Although the COVID-19 pandemic has slowed to a trickle the opportunities for in-person conferences, symposia, and meetings and stopped most international in-person gatherings since March 2020, Universities Studying Slavery (USS) has managed to pivot to remote meetings and virtual conferences. We remain deeply impressed with how quickly schools hosting USS meetings were able to create meaningful virtual experiences. All of that has meant, that despite the dearth of international travel opportunities and the difficulties with hosting those rich in-person gatherings where idea-sharing thrives, USS has continued to grow as new schools have begun to turn a critical eye toward their own institutional histories. That growth has included schools across the Atlantic from North America.
As evidence of that continuing growth, we here at USS headquarters in Charlottesville, Virginia, get to share the news! The University of Aberdeen is proud to become the second university in Scotland to join the Universities Studying Slavery consortium, we are excited to have Aberdeen at the table!

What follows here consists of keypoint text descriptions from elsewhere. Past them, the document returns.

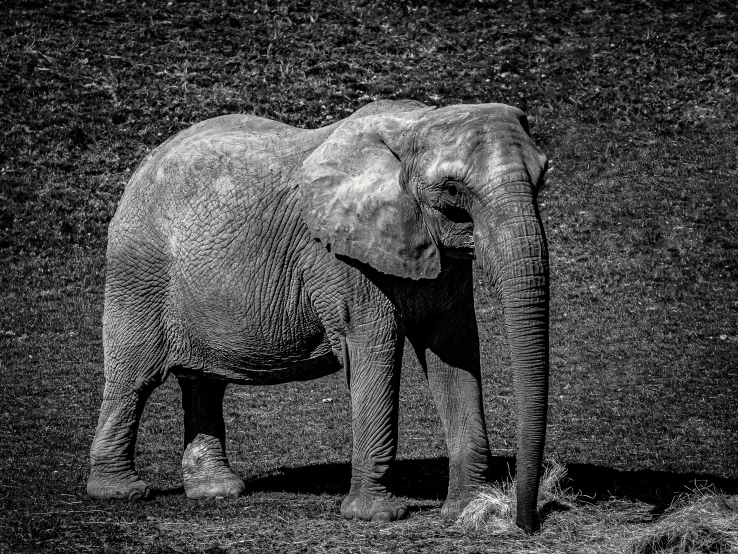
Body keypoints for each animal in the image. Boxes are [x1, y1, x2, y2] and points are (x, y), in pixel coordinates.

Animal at [87, 99, 548, 532]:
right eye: (452, 190)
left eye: (542, 178)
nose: (524, 524)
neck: (414, 125)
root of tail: (145, 164)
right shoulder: (339, 258)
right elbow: (373, 348)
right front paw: (378, 517)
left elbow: (454, 353)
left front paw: (469, 511)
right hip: (138, 268)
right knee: (134, 379)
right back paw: (120, 492)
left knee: (203, 382)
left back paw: (217, 491)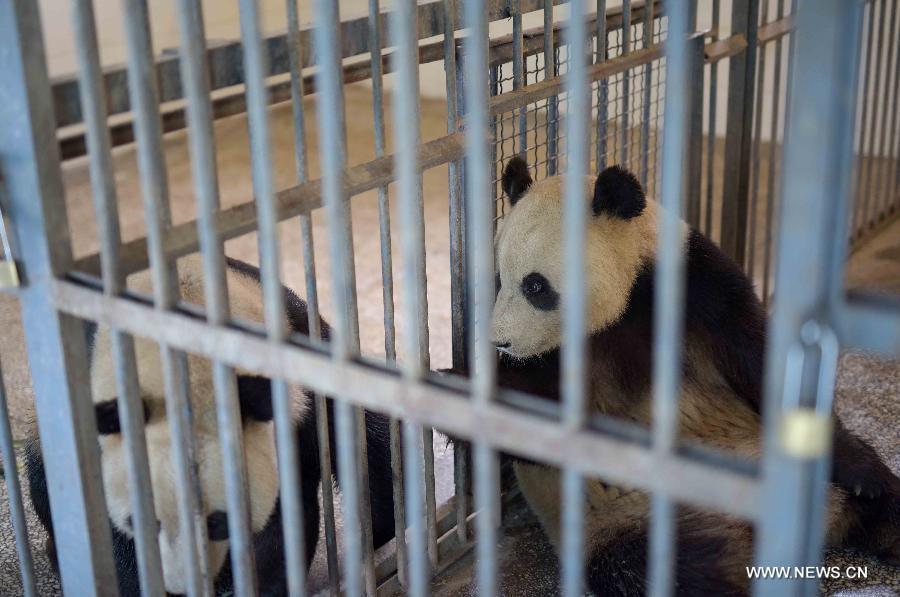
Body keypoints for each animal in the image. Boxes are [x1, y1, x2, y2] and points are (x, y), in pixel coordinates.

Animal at [478, 158, 900, 596]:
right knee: (656, 568)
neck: (618, 311)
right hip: (630, 518)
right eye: (498, 280)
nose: (500, 342)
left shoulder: (695, 284)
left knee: (883, 501)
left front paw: (861, 473)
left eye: (535, 286)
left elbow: (759, 361)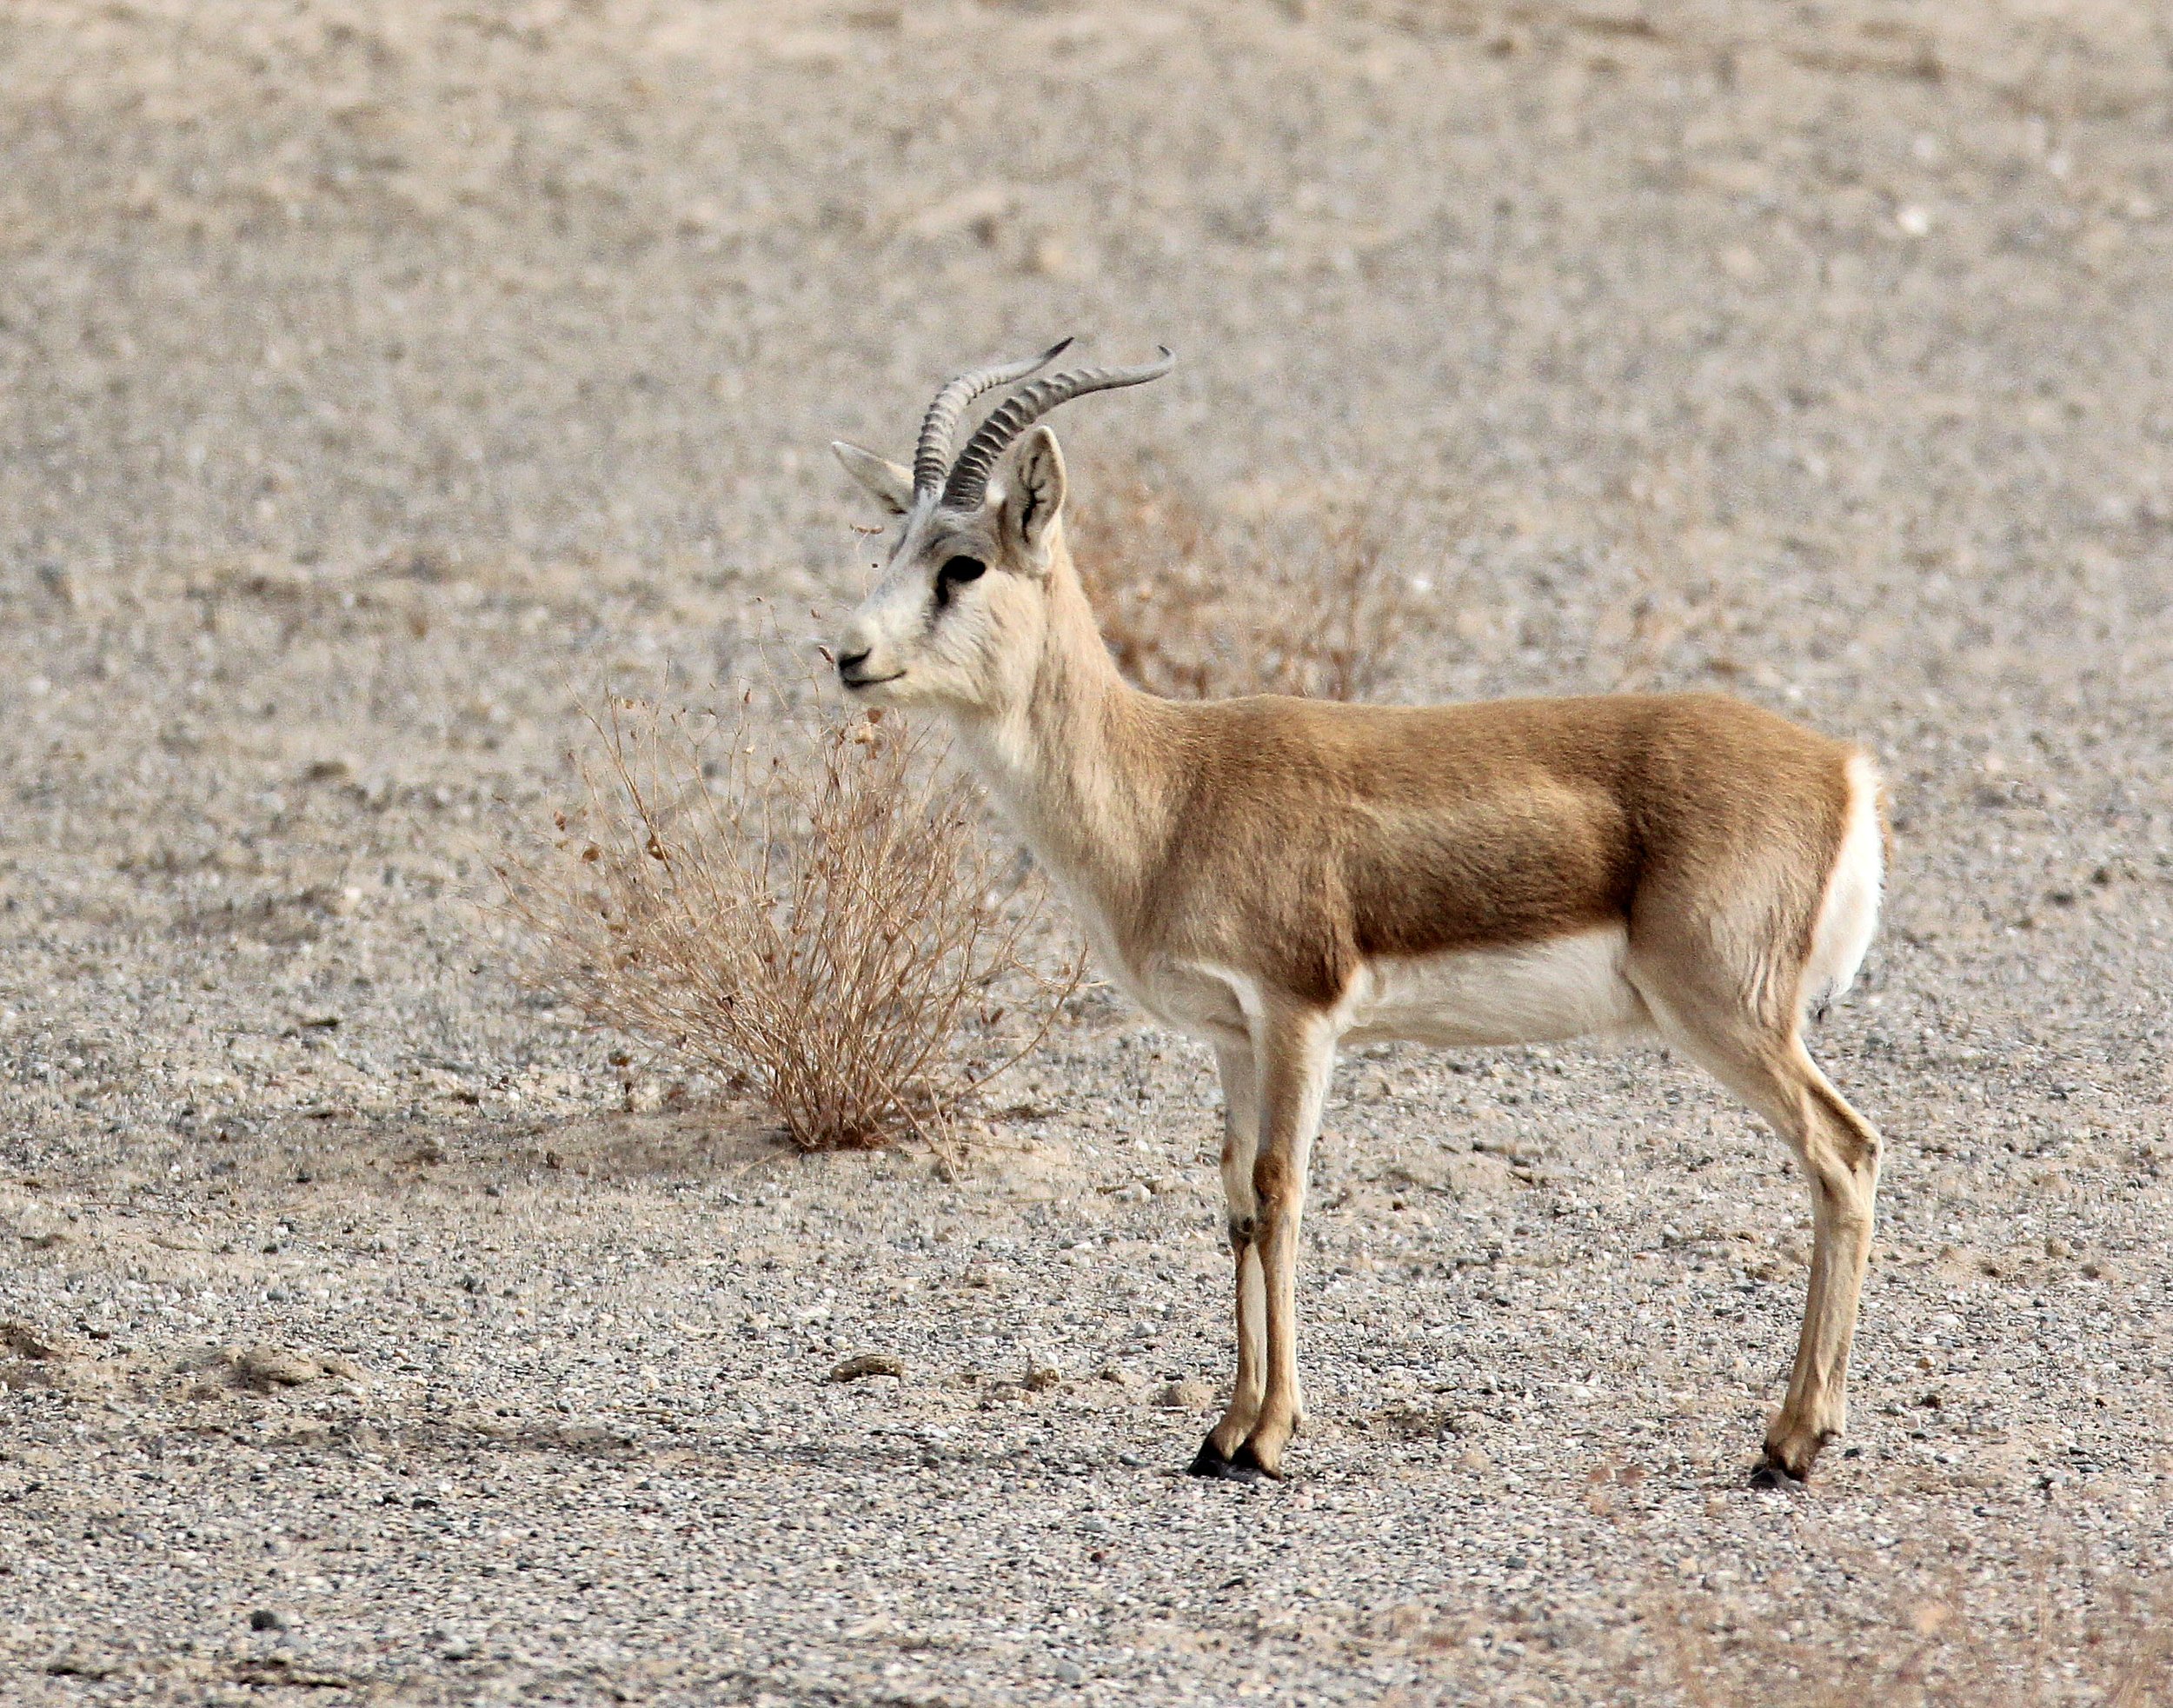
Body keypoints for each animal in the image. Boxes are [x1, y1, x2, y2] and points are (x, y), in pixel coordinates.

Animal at [830, 343, 1886, 1488]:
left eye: (965, 564)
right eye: (892, 543)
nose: (848, 655)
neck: (1173, 790)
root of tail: (1842, 770)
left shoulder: (1300, 1015)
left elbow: (1283, 1191)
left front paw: (1269, 1437)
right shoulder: (1232, 1035)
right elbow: (1237, 1203)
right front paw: (1220, 1432)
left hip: (1726, 1013)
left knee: (1843, 1154)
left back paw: (1791, 1442)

The University of Aberdeen is the fifth-oldest university in the English-speaking world and third-oldest in Scotland. The modern university dates to 1860, with the merger of King’s College, founded in 1495 and Marischal College, founded in 1593. Aberdeen is unique among British cities for being the location of two ancient universities.
But the University of Aberdeen recognizes that with such a long history, University benefactors, alumni, and faculty of both institutions invested in and benefitted from participation in slavery across the British Empire. The institution is seeking to shine a light on this through a research project examining the legacy of historic slavery to the University within the context of the broader region, including the city of Aberdeen and the North East of Scotland. This study explores and contextualises the financial legacy of slavery to the University of Aberdeen.
The work is being led by Richard Anderson, who was appointed Lecturer in the History of Slavery in 2020. This institutional research has been overseen by a “History of Slavery Steering Committee” and has led to expanded public outreach and external engagement with regional stakeholders including Aberdeen City Council, National Trust for Scotland, and Scottish Civic Trust.
The University has undertaken research and public engagement activities on the histories of slavery and racial injustice, in Scotland and globally. In 2019, the University of Aberdeen participated in a community research project by the Birse Community Trust in Aberdeenshire, “‘Aye, it wis aabody’: exploring Scotland’s Caribbean slave trade history.” The University Museums and Special Collections are currently undertaking the project “Open to All: Digital engagement with the University of Aberdeen museum collections” while hosting the virtual exhibition “A North East Story: Scotland, Africa, and Slavery in the Caribbean.”
The foundation purpose of the University of Aberdeen is to be “open to all and dedicated to the pursuit of truth in the service of others.” The school looks forward to working with and learning from members of the USS who share a commitment to truth-telling projects in institutional histories.